Directions for this task: Could you rewrite the stretch of the high-yield bond passage from "A lack of liquidity" through "any three-month period.", replacing "liquidity" with "credit"?

>> Begin Selected extract

A lack of liquidity has made issuing new high-yield bonds almost impossible for companies. Kingman Penniman, president and chief executive of Montpelier, Vermont-based high-yield bond research firm KDP Investment Advisors, says the $5.1 billion of new issues in the US high-yield market in the third quarter of 2008 was the lowest on record for any three-month period.

“In last year’s fourth quarter, $32.2 billion of bonds priced, more than six times what sold in the quarter that just ended,” Penniman says.

As Global Finance went to press, the US Treasury Department was considering taking ownership stakes in many US banks to strengthen their balance sheets and convince them to resume lending. This followed a coordinated move by central banks around the world, including the Federal Reserve, the European Central Bank and the Bank of England, to cut their main lending rates by a half percentage point.

The Fed doubled the size of its term auction facility under which it lends money to banks for up to 85 days at a time, to $300 billion.

>> End Selected extract
>> Begin Data section

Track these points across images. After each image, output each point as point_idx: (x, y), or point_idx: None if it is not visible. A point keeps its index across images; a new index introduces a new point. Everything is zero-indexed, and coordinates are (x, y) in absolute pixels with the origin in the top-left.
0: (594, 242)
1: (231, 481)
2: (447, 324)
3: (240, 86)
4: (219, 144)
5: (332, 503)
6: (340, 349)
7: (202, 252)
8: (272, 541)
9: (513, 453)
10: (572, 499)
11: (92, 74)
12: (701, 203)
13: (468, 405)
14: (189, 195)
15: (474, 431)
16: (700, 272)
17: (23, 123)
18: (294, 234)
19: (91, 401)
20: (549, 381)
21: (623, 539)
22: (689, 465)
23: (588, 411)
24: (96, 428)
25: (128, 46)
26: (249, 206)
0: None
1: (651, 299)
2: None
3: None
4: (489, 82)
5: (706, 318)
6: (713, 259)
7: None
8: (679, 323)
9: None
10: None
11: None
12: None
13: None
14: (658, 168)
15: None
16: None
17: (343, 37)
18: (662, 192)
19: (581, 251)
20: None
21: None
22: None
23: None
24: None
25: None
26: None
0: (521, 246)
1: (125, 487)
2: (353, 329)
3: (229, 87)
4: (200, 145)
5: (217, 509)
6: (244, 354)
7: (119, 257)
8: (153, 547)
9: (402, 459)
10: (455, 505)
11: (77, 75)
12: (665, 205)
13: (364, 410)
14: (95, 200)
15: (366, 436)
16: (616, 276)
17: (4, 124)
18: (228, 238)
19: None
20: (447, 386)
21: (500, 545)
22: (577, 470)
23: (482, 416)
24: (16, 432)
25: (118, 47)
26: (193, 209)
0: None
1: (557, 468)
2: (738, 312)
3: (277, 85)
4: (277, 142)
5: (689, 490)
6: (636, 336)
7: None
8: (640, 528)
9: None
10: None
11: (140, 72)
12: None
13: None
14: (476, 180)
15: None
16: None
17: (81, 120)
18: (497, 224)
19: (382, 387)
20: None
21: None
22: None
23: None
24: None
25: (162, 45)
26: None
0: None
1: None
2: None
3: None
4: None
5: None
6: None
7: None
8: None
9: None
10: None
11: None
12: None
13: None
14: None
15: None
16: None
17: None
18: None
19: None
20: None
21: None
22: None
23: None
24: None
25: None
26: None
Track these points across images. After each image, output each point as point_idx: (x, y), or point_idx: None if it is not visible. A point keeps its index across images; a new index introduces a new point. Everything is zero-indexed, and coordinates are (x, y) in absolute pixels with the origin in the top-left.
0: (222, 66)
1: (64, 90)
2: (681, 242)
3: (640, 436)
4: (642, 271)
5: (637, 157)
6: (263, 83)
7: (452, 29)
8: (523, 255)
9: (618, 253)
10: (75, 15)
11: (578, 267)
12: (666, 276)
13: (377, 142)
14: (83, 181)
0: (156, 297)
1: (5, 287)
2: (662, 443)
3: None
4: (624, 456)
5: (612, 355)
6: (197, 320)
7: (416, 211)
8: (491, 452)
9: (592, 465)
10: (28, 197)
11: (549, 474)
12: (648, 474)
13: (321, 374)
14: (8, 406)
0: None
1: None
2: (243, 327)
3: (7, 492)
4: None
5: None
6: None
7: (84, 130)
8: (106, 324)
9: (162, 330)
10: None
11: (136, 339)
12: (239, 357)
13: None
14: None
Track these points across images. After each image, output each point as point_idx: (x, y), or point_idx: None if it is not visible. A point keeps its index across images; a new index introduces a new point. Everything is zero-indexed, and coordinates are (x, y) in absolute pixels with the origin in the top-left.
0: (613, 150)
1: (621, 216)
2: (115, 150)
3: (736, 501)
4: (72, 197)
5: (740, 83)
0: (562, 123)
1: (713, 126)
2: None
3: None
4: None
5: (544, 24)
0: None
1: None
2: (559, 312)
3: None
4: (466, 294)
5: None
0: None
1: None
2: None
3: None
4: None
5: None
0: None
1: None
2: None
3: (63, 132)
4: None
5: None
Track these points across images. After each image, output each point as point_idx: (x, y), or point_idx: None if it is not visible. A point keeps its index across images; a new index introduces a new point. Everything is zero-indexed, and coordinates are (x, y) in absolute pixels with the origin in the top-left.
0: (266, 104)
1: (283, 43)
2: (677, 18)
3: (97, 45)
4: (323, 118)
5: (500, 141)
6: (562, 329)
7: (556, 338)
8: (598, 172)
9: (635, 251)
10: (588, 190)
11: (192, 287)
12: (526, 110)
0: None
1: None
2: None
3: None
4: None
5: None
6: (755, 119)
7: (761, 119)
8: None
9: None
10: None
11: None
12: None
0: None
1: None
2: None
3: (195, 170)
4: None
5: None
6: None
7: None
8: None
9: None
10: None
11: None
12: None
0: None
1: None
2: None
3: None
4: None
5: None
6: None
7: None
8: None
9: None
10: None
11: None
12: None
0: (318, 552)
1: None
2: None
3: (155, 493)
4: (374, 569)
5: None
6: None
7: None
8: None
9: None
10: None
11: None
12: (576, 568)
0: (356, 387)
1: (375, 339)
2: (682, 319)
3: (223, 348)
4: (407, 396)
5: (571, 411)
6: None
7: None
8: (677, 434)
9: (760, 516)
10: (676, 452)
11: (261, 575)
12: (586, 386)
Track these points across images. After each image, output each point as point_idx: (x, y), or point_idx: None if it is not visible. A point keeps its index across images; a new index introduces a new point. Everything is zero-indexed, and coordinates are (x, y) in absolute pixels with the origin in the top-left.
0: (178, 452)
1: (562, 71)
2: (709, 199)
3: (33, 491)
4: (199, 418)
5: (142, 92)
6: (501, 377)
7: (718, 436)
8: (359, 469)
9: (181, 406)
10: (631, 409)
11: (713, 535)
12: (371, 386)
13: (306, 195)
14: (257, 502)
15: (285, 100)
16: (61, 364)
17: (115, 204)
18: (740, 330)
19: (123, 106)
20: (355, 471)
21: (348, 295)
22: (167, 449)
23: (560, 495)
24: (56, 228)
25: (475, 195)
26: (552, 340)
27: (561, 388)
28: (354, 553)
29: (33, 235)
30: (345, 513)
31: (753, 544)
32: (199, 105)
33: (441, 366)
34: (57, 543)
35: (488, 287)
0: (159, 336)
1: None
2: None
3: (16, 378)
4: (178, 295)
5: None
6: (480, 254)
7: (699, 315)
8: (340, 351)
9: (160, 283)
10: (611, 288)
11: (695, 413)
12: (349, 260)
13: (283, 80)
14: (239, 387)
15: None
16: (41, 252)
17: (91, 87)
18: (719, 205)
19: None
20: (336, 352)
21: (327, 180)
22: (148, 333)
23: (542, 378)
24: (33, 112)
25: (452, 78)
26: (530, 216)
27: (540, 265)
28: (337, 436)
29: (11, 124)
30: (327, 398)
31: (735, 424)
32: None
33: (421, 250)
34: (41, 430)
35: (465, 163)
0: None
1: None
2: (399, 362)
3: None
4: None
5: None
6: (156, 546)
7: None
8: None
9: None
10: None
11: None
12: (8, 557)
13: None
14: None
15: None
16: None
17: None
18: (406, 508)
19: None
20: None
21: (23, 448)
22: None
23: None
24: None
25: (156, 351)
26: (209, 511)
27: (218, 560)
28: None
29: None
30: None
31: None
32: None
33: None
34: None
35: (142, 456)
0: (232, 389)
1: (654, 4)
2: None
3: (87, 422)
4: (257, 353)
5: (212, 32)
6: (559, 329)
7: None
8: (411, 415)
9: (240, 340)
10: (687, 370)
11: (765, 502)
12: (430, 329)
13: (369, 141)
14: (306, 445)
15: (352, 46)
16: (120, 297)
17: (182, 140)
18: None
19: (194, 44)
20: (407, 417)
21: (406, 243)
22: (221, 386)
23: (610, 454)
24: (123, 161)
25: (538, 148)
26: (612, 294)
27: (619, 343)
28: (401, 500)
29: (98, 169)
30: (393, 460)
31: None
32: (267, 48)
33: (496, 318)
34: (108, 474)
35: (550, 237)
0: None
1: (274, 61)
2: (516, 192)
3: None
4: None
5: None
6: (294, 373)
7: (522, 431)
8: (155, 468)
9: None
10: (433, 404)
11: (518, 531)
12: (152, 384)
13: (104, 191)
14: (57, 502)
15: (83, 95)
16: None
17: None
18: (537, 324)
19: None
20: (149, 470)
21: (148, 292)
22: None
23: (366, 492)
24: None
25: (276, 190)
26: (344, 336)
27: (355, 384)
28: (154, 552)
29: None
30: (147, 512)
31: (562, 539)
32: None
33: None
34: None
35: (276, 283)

>> End Data section

In response:
A lack of credit has made issuing new high-yield bonds almost impossible for companies. Kingman Penniman, president and chief executive of Montpelier, Vermont-based high-yield bond research firm KDP Investment Advisors, says the $5.1 billion of new issues in the US high-yield market in the third quarter of 2008 was the lowest on record for any three-month period.